### What you should do
In full and word for word, give the records again.

### Data to process
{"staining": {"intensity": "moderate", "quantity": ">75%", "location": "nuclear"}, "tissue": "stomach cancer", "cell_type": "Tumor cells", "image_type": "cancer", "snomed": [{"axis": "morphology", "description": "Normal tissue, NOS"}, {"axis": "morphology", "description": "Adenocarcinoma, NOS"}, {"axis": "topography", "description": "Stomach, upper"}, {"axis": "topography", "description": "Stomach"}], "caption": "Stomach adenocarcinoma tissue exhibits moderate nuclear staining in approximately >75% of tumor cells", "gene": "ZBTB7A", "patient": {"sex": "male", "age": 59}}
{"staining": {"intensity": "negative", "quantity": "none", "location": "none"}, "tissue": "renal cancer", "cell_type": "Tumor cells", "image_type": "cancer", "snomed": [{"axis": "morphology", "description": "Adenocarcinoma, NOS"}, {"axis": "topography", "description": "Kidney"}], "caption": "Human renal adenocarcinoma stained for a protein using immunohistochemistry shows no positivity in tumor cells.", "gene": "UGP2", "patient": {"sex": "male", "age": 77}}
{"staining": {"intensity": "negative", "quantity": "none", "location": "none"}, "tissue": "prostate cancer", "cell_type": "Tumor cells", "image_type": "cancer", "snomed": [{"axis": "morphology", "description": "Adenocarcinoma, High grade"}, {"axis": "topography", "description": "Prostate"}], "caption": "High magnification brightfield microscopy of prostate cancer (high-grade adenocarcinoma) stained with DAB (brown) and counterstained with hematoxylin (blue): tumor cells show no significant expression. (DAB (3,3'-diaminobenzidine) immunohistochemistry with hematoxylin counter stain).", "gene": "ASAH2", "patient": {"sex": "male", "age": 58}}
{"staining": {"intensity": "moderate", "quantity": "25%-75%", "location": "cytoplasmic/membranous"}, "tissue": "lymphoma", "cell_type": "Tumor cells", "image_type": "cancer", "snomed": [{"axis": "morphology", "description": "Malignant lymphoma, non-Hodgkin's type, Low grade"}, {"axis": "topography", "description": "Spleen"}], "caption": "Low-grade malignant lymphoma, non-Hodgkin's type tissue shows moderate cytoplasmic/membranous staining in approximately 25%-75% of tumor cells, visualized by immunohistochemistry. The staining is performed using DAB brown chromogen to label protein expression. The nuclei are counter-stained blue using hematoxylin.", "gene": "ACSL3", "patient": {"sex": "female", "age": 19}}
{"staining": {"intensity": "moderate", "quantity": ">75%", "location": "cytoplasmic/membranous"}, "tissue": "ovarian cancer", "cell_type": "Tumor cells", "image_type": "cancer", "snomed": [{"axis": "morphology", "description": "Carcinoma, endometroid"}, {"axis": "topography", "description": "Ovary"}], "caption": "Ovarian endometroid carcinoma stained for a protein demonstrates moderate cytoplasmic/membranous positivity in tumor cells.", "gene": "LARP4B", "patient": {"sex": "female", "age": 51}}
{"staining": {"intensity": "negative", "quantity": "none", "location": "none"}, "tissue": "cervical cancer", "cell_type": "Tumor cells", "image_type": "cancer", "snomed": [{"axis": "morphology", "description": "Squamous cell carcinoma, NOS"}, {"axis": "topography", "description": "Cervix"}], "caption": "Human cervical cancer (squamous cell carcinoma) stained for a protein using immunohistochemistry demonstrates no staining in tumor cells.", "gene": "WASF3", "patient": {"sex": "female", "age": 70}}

### Exercise solution
{"staining": {"intensity": "moderate", "quantity": ">75%", "location": "nuclear"}, "tissue": "stomach cancer", "cell_type": "Tumor cells", "image_type": "cancer", "snomed": [{"axis": "morphology", "description": "Normal tissue, NOS"}, {"axis": "morphology", "description": "Adenocarcinoma, NOS"}, {"axis": "topography", "description": "Stomach, upper"}, {"axis": "topography", "description": "Stomach"}], "caption": "Stomach adenocarcinoma tissue exhibits moderate nuclear staining in approximately >75% of tumor cells", "gene": "ZBTB7A", "patient": {"sex": "male", "age": 59}}
{"staining": {"intensity": "negative", "quantity": "none", "location": "none"}, "tissue": "renal cancer", "cell_type": "Tumor cells", "image_type": "cancer", "snomed": [{"axis": "morphology", "description": "Adenocarcinoma, NOS"}, {"axis": "topography", "description": "Kidney"}], "caption": "Human renal adenocarcinoma stained for a protein using immunohistochemistry shows no positivity in tumor cells.", "gene": "UGP2", "patient": {"sex": "male", "age": 77}}
{"staining": {"intensity": "negative", "quantity": "none", "location": "none"}, "tissue": "prostate cancer", "cell_type": "Tumor cells", "image_type": "cancer", "snomed": [{"axis": "morphology", "description": "Adenocarcinoma, High grade"}, {"axis": "topography", "description": "Prostate"}], "caption": "High magnification brightfield microscopy of prostate cancer (high-grade adenocarcinoma) stained with DAB (brown) and counterstained with hematoxylin (blue): tumor cells show no significant expression. (DAB (3,3'-diaminobenzidine) immunohistochemistry with hematoxylin counter stain).", "gene": "ASAH2", "patient": {"sex": "male", "age": 58}}
{"staining": {"intensity": "moderate", "quantity": "25%-75%", "location": "cytoplasmic/membranous"}, "tissue": "lymphoma", "cell_type": "Tumor cells", "image_type": "cancer", "snomed": [{"axis": "morphology", "description": "Malignant lymphoma, non-Hodgkin's type, Low grade"}, {"axis": "topography", "description": "Spleen"}], "caption": "Low-grade malignant lymphoma, non-Hodgkin's type tissue shows moderate cytoplasmic/membranous staining in approximately 25%-75% of tumor cells, visualized by immunohistochemistry. The staining is performed using DAB brown chromogen to label protein expression. The nuclei are counter-stained blue using hematoxylin.", "gene": "ACSL3", "patient": {"sex": "female", "age": 19}}
{"staining": {"intensity": "moderate", "quantity": ">75%", "location": "cytoplasmic/membranous"}, "tissue": "ovarian cancer", "cell_type": "Tumor cells", "image_type": "cancer", "snomed": [{"axis": "morphology", "description": "Carcinoma, endometroid"}, {"axis": "topography", "description": "Ovary"}], "caption": "Ovarian endometroid carcinoma stained for a protein demonstrates moderate cytoplasmic/membranous positivity in tumor cells.", "gene": "LARP4B", "patient": {"sex": "female", "age": 51}}
{"staining": {"intensity": "negative", "quantity": "none", "location": "none"}, "tissue": "cervical cancer", "cell_type": "Tumor cells", "image_type": "cancer", "snomed": [{"axis": "morphology", "description": "Squamous cell carcinoma, NOS"}, {"axis": "topography", "description": "Cervix"}], "caption": "Human cervical cancer (squamous cell carcinoma) stained for a protein using immunohistochemistry demonstrates no staining in tumor cells.", "gene": "WASF3", "patient": {"sex": "female", "age": 70}}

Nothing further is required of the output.